Cinema Year Book of Japan 1936-37 Analysis
https://archive.org/details/cinemayearbookof00inte/page/n41/mode/2up?view=theater
This is a task in three parts:
1.Familiarize yourself with the publication, Cinema Year Book of Japan 1936-37, keeping in mind the “PAPER” acronym in “How to Read a Primary Source.” You do not need to read everything, but be sure to go through the entire publication; there are interesting statistics, advertisements, and other things towards the back of the book.
2. Choose four or five things (any combination of essays, reviews, statistics, photograph galleries, incedental information, advertisements, etc.) that seem interesting to you for what they say about how the authors of the book perceive Japanese cinema: its place amongst global filmmaking, its modernity (or lack thereof), also, its particular characteristics, its struggles, etc.

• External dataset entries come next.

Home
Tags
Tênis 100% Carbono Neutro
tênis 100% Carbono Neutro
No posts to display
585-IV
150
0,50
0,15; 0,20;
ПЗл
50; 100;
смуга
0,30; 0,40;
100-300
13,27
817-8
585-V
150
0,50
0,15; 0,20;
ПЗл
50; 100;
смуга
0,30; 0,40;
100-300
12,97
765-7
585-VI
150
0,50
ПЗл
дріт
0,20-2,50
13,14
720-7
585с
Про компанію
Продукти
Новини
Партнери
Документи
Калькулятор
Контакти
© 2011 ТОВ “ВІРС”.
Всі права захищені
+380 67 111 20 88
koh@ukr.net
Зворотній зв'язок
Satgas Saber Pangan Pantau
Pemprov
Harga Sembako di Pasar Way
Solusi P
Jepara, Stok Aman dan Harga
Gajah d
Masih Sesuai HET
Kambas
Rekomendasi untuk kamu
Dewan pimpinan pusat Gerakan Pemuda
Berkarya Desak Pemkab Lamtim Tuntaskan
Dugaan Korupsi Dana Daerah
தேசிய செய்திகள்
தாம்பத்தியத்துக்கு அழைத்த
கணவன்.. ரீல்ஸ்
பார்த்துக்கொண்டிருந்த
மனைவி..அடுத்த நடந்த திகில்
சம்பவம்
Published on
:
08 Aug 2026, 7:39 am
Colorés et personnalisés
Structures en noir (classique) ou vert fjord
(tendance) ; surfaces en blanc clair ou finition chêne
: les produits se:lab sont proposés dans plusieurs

3. Based on these four or five things, write an essay that addresses such questions as who the book appears to be aimed at (who is its target audience?) and also how you know that, what kind of information it’s presenting to that audience and why, and what generalizations or conclusions you can make about the state of Japanese cinema in relation to global filmmaking practices based on the evidence (your four or five things) the book provides.
The cinema of Japan has a history that spans more than 100 years.

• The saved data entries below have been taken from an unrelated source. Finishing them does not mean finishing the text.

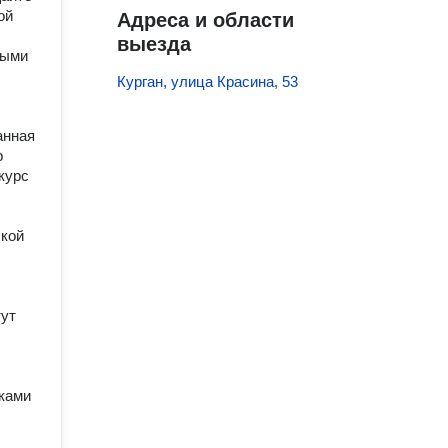
ой
Адреса и области
выезда
выми
Курган, улица Красина, 53
анная
р
курс
.
ской
тут
аками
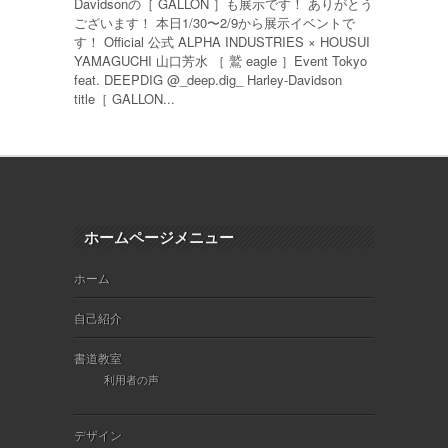
Davidsonの［ GALLON ］も展示です！ ありがとう
ございます！ 本日1/30〜2/9から展示イベントで
す！ Official 公式 ALPHA INDUSTRIES × HOUSUI
YAMAGUCHI 山口芳水 ［ 鷲 eagle ］Event Tokyo
feat. DEEPDIG @_deep.dig_ Harley-Davidson
title［ GALLON...
ホームページメニュー
ホーム
自己紹介
書道教室
利用者の声
デザイン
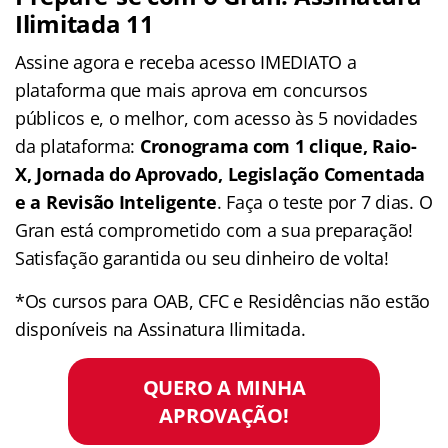
Ilimitada 11
Assine agora e receba acesso IMEDIATO a
plataforma que mais aprova em concursos
públicos e, o melhor, com acesso às 5 novidades
da plataforma:
Cronograma com 1 clique, Raio-
X, Jornada do Aprovado, Legislação Comentada
e a Revisão Inteligente
. Faça o teste por 7 dias. O
Gran está comprometido com a sua preparação!
Satisfação garantida ou seu dinheiro de volta!
*Os cursos para OAB, CFC e Residências não estão
disponíveis na Assinatura Ilimitada.
QUERO A MINHA
APROVAÇÃO!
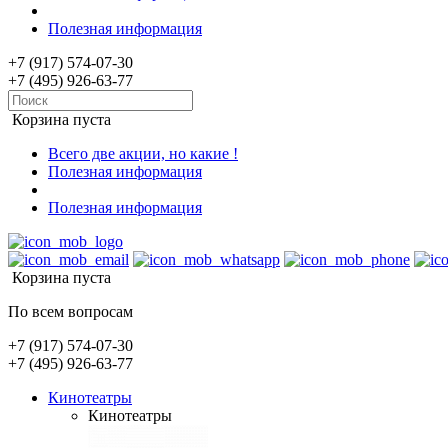
Полезная информация
+7 (917) 574-07-30
+7 (495) 926-63-77
Корзина пуста
Всего две акции, но какие !
Полезная информация
Полезная информация
Корзина пуста
По всем вопросам
+7 (917) 574-07-30
+7 (495) 926-63-77
Кинотеатры
Кинотеатры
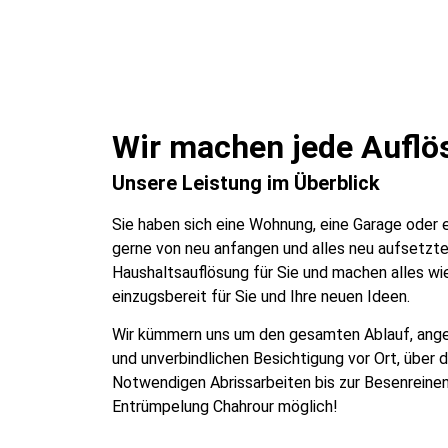
Wir machen jede Auflös
Unsere Leistung im Überblick
Sie haben sich eine Wohnung, eine Garage oder
gerne von neu anfangen und alles neu aufsetzt
Haushaltsauflösung für Sie und machen alles wie
einzugsbereit für Sie und Ihre neuen Ideen.
Wir kümmern uns um den gesamten Ablauf, ange
und unverbindlichen Besichtigung vor Ort, über 
Notwendigen Abrissarbeiten bis zur Besenreine
Entrümpelung Chahrour möglich!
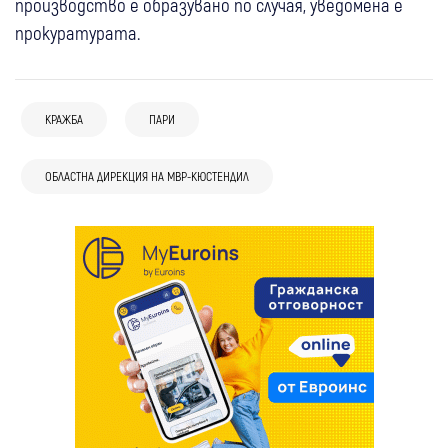
производство е образувано по случая, уведомена е
прокуратурата.
КРАЖБА
ПАРИ
ОБЛАСТНА ДИРЕКЦИЯ НА МВР-КЮСТЕНДИЛ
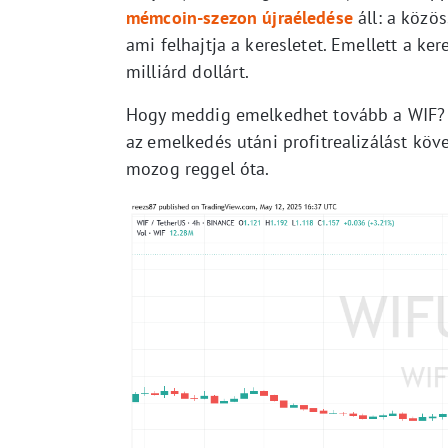
mémcoin-szezon újraéledése
áll: a közö
ami felhajtja a keresletet. Emellett a ke
milliárd dollárt.
Hogy meddig emelkedhet tovább a WIF? E
az emelkedés utáni profitrealizálást köv
mozog reggel óta.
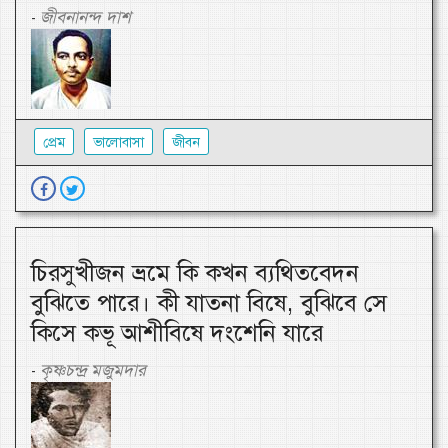
জীবনানন্দ দাশ
-
প্রেম
ভালোবাসা
জীবন
চিরসুখীজন ভ্রমে কি কখন ব্যথিতবেদন
বুঝিতে পারে। কী যাতনা বিষে, বুঝিবে সে
কিসে কভূ আশীবিষে দংশেনি যারে
কৃষ্ণচন্দ্র মজুমদার
-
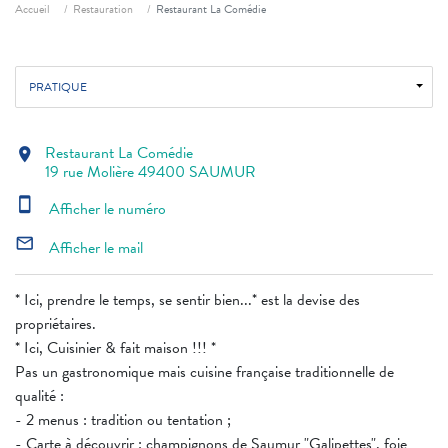
Fil d'ariane
Accueil
Restauration
Restaurant La Comédie
PRATIQUE
Restaurant La Comédie
location_on
19 rue Molière 49400 SAUMUR
smartphone
Afficher le numéro
mail_outline
Afficher le mail
* Ici, prendre le temps, se sentir bien...* est la devise des
propriétaires.
* Ici, Cuisinier & fait maison !!! *
Pas un gastronomique mais cuisine française traditionnelle de
qualité :
- 2 menus : tradition ou tentation ;
- Carte à découvrir : champignons de Saumur "Galipettes", foie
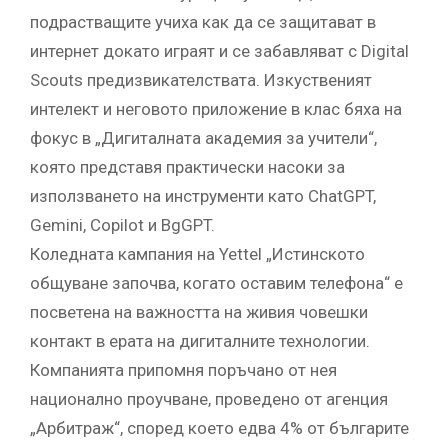
подрастващите учиха как да се защитават в
интернет докато играят и се забавляват с Digital
Scouts предизвикателствата. Изкуственият
интелект и неговото приложение в клас бяха на
фокус в „Дигиталната академия за учители“,
която представя практически насоки за
използването на инструменти като ChatGPT,
Gemini, Copilot и BgGPT.
Коледната кампания на Yettel „Истинското
общуване започва, когато оставим телефона“ e
посветена на важността на живия човешки
контакт в ерата на дигиталните технологии.
Компанията припомня поръчано от нея
национално проучване, проведено от агенция
„Арбитраж“, според което едва 4% от българите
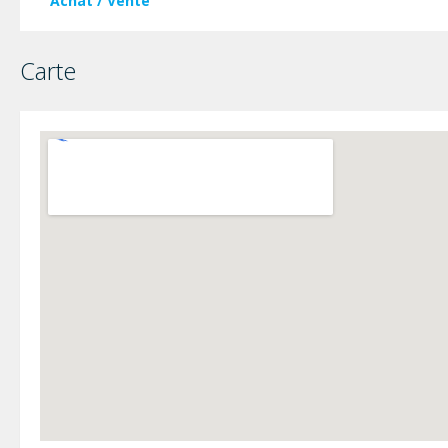
Achat / Vente
Carte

Japan has one of the oldest and largest film industries in the world. It is of 2010, it was the fourth largest by number of feature films produce. In 2011 Japan produced 411 feature films that earned 54.9% of a box office total of US$2.338 billion. Further, films have been produced in Japan since 1897, when the first foreign cameramen arrived.
Tokyo Story (1953) ranked number three in Sight & Sound’s list of the 100 greatest films of all time. Tokyo Story also topped the 2012 Sight & Sound directors’ poll of The Top 50 Greatest Films of All Time, dethroning Citizen Kane, while Akira Kurosawa’s Seven Samurai (1954) was voted the greatest foreign-language film of all time in BBC’s 2018 poll of 209 critics in 43 countries. Japan has won the Academy Award for the Best International Feature Film four times, more than any other Asian country.
Japan’s Big Four film studios are Toho, Toei, Shochiku and also Kadokawa, which are the members of the Motion Picture Producers Association of Japan (MPPAJ).